### What the task requires
Copy out every line of the data that has the word "film" somewhere in it.
======== Material for this task ========
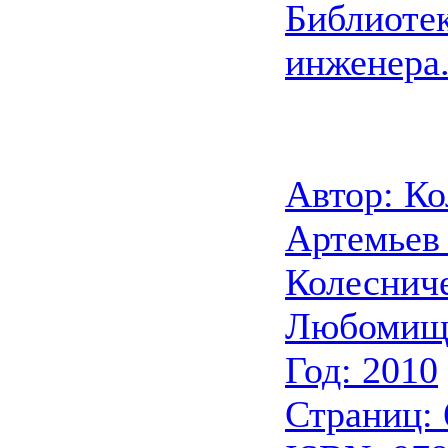
Библиотек
инженера
Автор: Ко
Артемьев 
Колесниче
Любомище
Год: 2010
Страниц: 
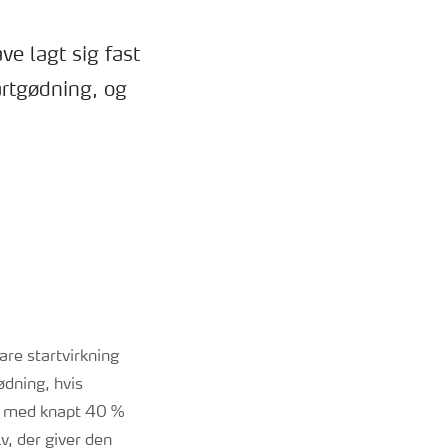
e lagt sig fast
artgødning, og
are startvirkning
ødning, hvis
il med knapt 40 %
v, der giver den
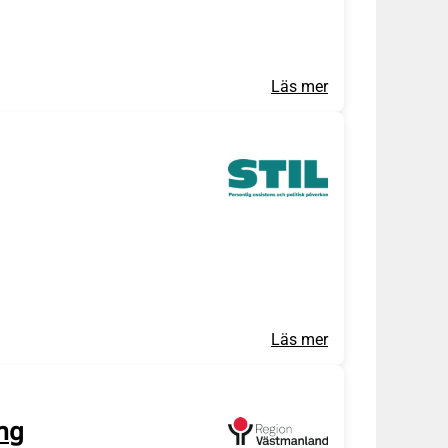
Läs mer
Läs mer
ing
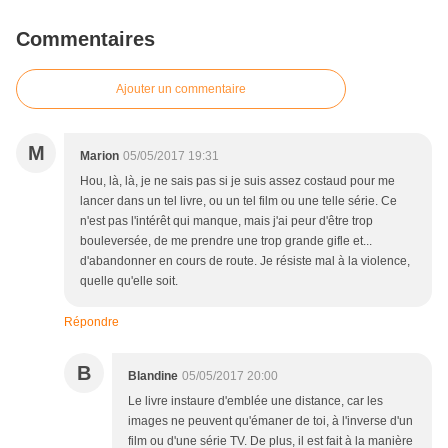
Commentaires
Ajouter un commentaire
M
Marion
05/05/2017 19:31
Hou, là, là, je ne sais pas si je suis assez costaud pour me
lancer dans un tel livre, ou un tel film ou une telle série. Ce
n'est pas l'intérêt qui manque, mais j'ai peur d'être trop
bouleversée, de me prendre une trop grande gifle et...
d'abandonner en cours de route. Je résiste mal à la violence,
quelle qu'elle soit.
Répondre
B
Blandine
05/05/2017 20:00
Le livre instaure d'emblée une distance, car les
images ne peuvent qu'émaner de toi, à l'inverse d'un
film ou d'une série TV. De plus, il est fait à la manière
========
### Your response
lancer dans un tel livre, ou un tel film ou une telle série. Ce
film ou d'une série TV. De plus, il est fait à la manière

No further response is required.